(Records drawn from a dataset)

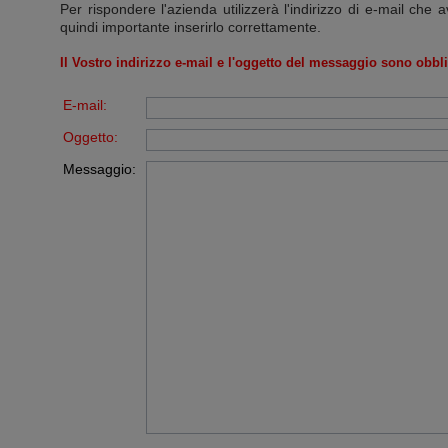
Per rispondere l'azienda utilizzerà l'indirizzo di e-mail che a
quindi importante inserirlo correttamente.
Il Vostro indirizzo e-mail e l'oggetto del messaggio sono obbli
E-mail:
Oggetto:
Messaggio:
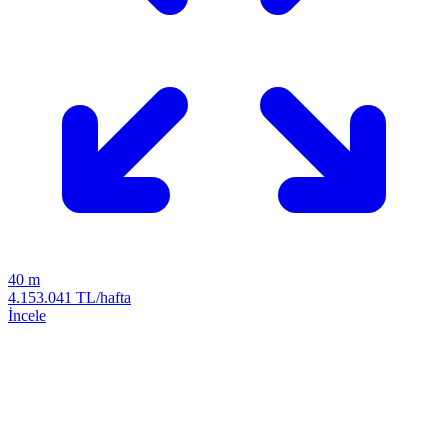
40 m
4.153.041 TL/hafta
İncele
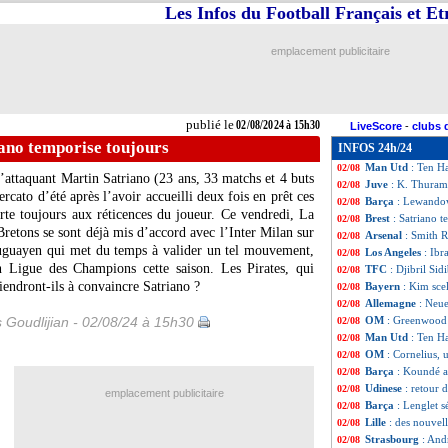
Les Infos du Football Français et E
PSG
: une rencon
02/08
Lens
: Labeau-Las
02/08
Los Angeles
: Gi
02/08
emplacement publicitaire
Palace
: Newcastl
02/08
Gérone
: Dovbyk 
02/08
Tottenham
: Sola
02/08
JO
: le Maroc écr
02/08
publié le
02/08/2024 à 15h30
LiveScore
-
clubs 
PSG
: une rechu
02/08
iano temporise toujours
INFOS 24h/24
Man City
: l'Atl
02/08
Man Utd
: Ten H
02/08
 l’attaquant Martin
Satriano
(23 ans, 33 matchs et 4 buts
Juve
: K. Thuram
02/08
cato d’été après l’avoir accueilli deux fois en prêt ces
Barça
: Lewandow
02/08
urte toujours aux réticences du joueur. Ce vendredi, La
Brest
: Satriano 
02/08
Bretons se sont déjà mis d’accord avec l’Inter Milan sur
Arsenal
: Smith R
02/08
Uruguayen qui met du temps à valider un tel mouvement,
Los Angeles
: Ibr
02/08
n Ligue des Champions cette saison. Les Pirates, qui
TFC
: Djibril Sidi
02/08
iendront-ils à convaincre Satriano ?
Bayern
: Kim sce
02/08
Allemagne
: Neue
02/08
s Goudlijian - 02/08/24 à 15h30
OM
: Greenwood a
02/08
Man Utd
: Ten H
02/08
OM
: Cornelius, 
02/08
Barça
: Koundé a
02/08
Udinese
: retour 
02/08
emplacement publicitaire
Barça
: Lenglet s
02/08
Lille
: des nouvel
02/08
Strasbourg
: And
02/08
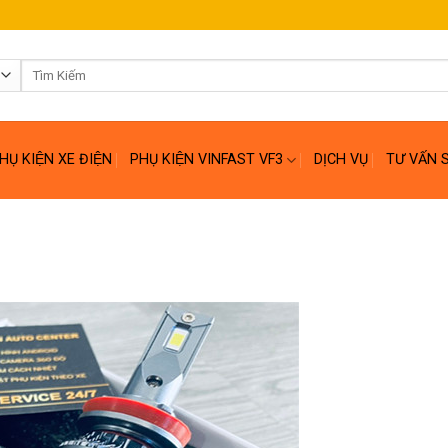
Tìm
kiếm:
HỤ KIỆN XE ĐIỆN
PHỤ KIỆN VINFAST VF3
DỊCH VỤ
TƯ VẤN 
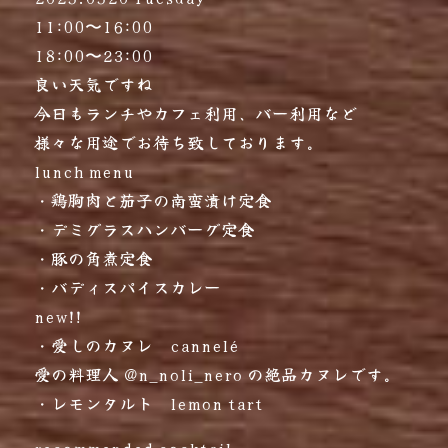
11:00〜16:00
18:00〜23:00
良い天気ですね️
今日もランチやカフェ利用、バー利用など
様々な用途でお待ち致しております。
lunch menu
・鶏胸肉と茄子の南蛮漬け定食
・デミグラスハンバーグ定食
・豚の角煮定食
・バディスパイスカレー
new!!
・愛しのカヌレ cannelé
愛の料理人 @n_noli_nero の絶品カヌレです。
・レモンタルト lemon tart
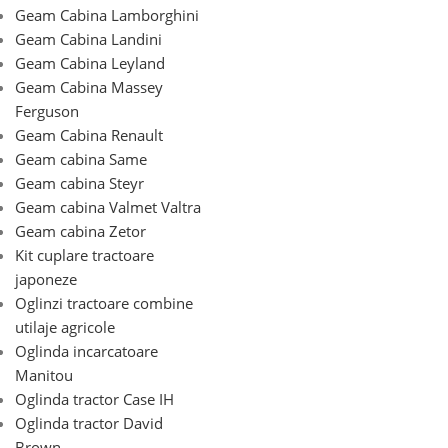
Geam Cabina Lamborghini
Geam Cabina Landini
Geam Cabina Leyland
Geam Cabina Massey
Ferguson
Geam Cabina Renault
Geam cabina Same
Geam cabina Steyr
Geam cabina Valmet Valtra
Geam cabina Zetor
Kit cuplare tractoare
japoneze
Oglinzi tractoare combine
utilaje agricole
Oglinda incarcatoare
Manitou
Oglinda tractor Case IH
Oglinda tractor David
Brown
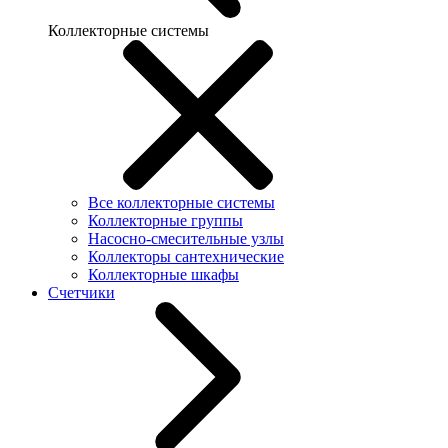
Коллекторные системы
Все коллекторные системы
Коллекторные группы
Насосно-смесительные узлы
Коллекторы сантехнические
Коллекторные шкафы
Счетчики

### Assignment
Locate every line in the records above that contains the word "tractor" and copy each of those lines.

### Final answer
Oglinda tractor Case IH
Oglinda tractor David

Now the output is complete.